Twenty-four years – it’s long enough for any country to be waiting, but especially a superpower of sprinting like South Africa.
That’s how long it had been since a South African woman had won a track title at the IAAF World U20 Championships, but on a wet evening in Tampere on Friday, rising star Zeney van der Walt ended the drought with a composed, classy performance to win the 400m hurdles in 55.34.
Jamaica’s Shiann Salmon came home second in 56.11, with Switzerland’s Yasmin Geiger third in 56.98.
Salmon was the first to impress her will upon the race, charging through the first 200 metres at a swift pace, but it was then that Van der Walt began to increase her turnover.
Around the last bend she began to truly kick it into gear, though she had plenty of work to do to reel in Giger who had set out a ferocious tempo on the outside.

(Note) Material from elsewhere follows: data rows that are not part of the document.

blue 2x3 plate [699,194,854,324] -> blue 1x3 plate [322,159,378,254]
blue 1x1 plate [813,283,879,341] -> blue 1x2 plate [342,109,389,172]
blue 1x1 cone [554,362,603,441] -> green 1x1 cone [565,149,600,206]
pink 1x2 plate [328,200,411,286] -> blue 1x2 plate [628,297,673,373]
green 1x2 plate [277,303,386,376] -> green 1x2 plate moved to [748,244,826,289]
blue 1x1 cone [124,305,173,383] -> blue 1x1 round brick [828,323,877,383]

Van der Walt led turning for home, and she was by far the strongest over the final two barriers, pulling away as she crossed the line to back up last year’s world U18 title with the world U20 title.
“It was a tough race against the Jamaican but I was able to focus on my own race and the weather didn't bother me because I train in the rain,” said Van der Walt. “It was a really emotional moment when I crossed the finish line. This is a big achievement: my coach and I have been working for this for so long.”

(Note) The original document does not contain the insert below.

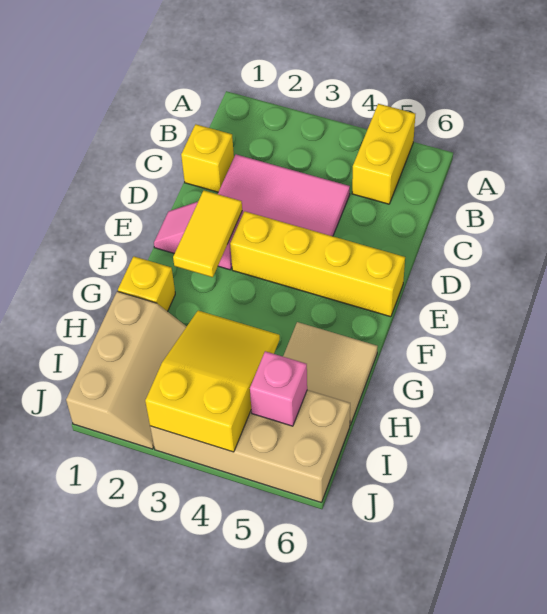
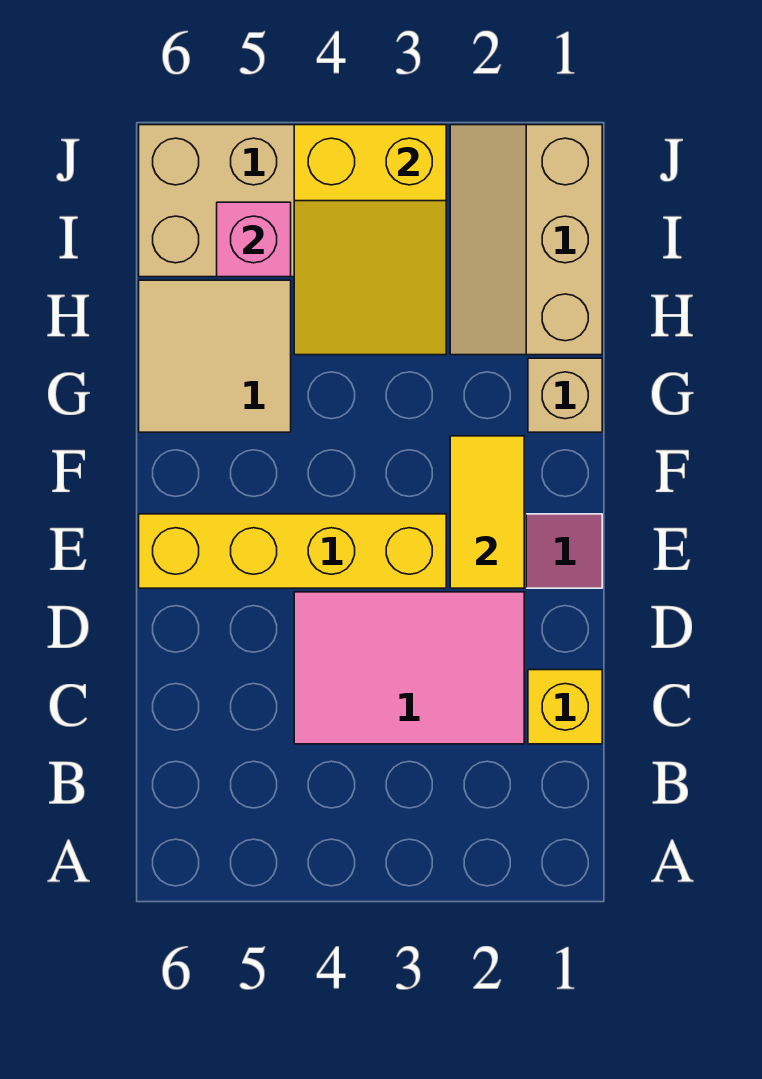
yellow 1x2 brick [352,104,415,204] -> none
yellow 1x1 brick [118,256,175,311] -> tan 1x1 brick [528,358,602,432]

Back in second, Salmon was a tiring force as she crossed the line in 56.11. “That was a very difficult race for me but I'm glad I came through and ended up with silver,” she said. “I'm excited to be one of the best junior runners in the world. I had a big season and now I know I can make my country proud.”
Back in third, Giger was fading most of all, the tape coming just in time as she took bronze in 56.98.
“The race was very tough and it was such an honour to race the world's greatest at the moment,” she said.
Charging home behind her was Sara Gallego of Spain, who ran phenomenally well on the soaking track to set a national U20 record of 57.11. Slovakia’s Emma Zapletalova was close behind her in fifth.